Handwritten Annotations and Period Provenance
The purple ink notation ‘No. 12’ (size) and ‘100’ (quantity) are handwritten on the lower left corner of the label, applied post-printing by a distributor or jobber. The handwriting is deliberate, legible, and characteristic of 1940s–1950s commercial penmanship—rounded letterforms, consistent pressure, fountain-pen ink (indicated by the slight feathering visible at letter edges). The annotation style and ink color are consistent with period wholesale practice, where a distributor would mark incoming Mustad boxes with local size and quantity information for inventory and resale purposes.
The presence of this handwritten notation is actually a positive indicator of authenticity and provenance. Modern forgeries or reproductions would rarely include such details, and the handwriting itself can sometimes be cross-referenced to known distributors or jobbers of the era (though specific attribution would require regional distributor archive research).
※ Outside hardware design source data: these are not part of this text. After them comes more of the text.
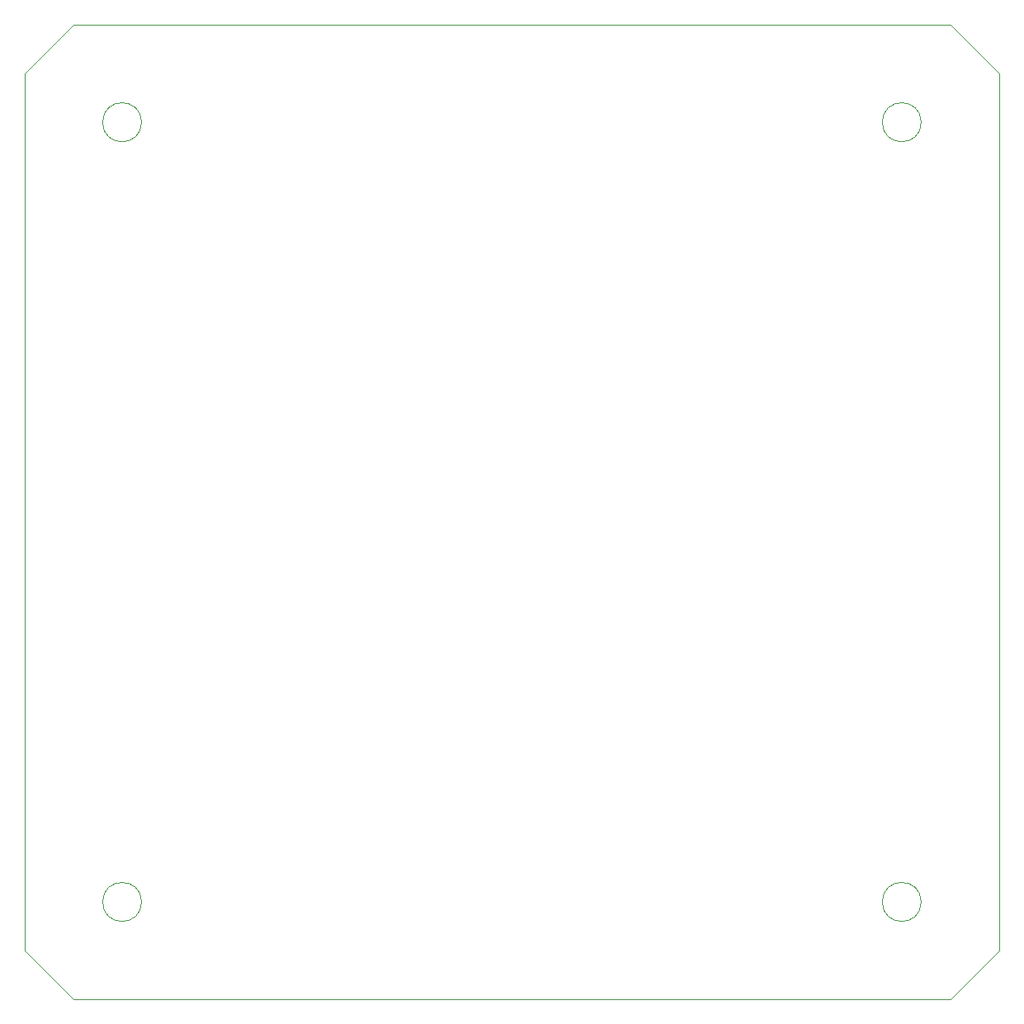
<source format=gbr>
%TF.GenerationSoftware,KiCad,Pcbnew,9.0.7*%
%TF.CreationDate,2026-02-03T14:22:32+01:00*%
%TF.ProjectId,lokho2-adc,6c6f6b68-6f32-42d6-9164-632e6b696361,rev?*%
%TF.SameCoordinates,Original*%
%TF.FileFunction,Profile,NP*%
%FSLAX46Y46*%
G04 Gerber Fmt 4.6, Leading zero omitted, Abs format (unit mm)*
G04 Created by KiCad (PCBNEW 9.0.7) date 2026-02-03 14:22:32*
%MOMM*%
%LPD*%
G01*
G04 APERTURE LIST*
%TA.AperFunction,Profile*%
%ADD10C,0.050000*%
%TD*%
G04 APERTURE END LIST*
D10*
X192000000Y-70000000D02*
G75*
G02*
X188000000Y-70000000I-2000000J0D01*
G01*
X188000000Y-70000000D02*
G75*
G02*
X192000000Y-70000000I2000000J0D01*
G01*
X195000000Y-160000000D02*
X105000000Y-160000000D01*
X112000000Y-150000000D02*
G75*
G02*
X108000000Y-150000000I-2000000J0D01*
G01*
X108000000Y-150000000D02*
G75*
G02*
X112000000Y-150000000I2000000J0D01*
G01*
X105000000Y-60000000D02*
X195000000Y-60000000D01*
X112000000Y-70000000D02*
G75*
G02*
X108000000Y-70000000I-2000000J0D01*
G01*
X108000000Y-70000000D02*
G75*
G02*
X112000000Y-70000000I2000000J0D01*
G01*
X192000000Y-150000000D02*
G75*
G02*
X188000000Y-150000000I-2000000J0D01*
G01*
X188000000Y-150000000D02*
G75*
G02*
X192000000Y-150000000I2000000J0D01*
G01*
X105000000Y-160000000D02*
X100000000Y-155000000D01*
X200000000Y-155000000D02*
X195000000Y-160000000D01*
X100000000Y-65000000D02*
X105000000Y-60000000D01*
X200000000Y-65000000D02*
X200000000Y-155000000D01*
X195000000Y-60000000D02*
X200000000Y-65000000D01*
X100000000Y-155000000D02*
X100000000Y-65000000D01*
M02*

</source>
This annotation also confirms that the box was part of an active wholesale inventory rather than a museum piece or long-stored reserve stock.
Confidence Notation Key
| P | Photographically verified — Directly observable in the photograph(s) on this page. |
| V | Verified by documentation — Confirmed by manufacturer catalog, spec sheet, or published reference. |
| I | Inferred — A logical deduction from observable or documented evidence, not directly stated. |
| E | Estimated — An approximation based on visual comparison, proportional analysis, or limited data. |
| S | Speculative — A reasoned hypothesis that cannot be confirmed from available evidence. |
Claims with no notation are confirmed by multiple independent sources. All photographs on garrenwood.com are taken on a measurement grid where each square equals 1/10 inch (0.1″ / 2.54 mm).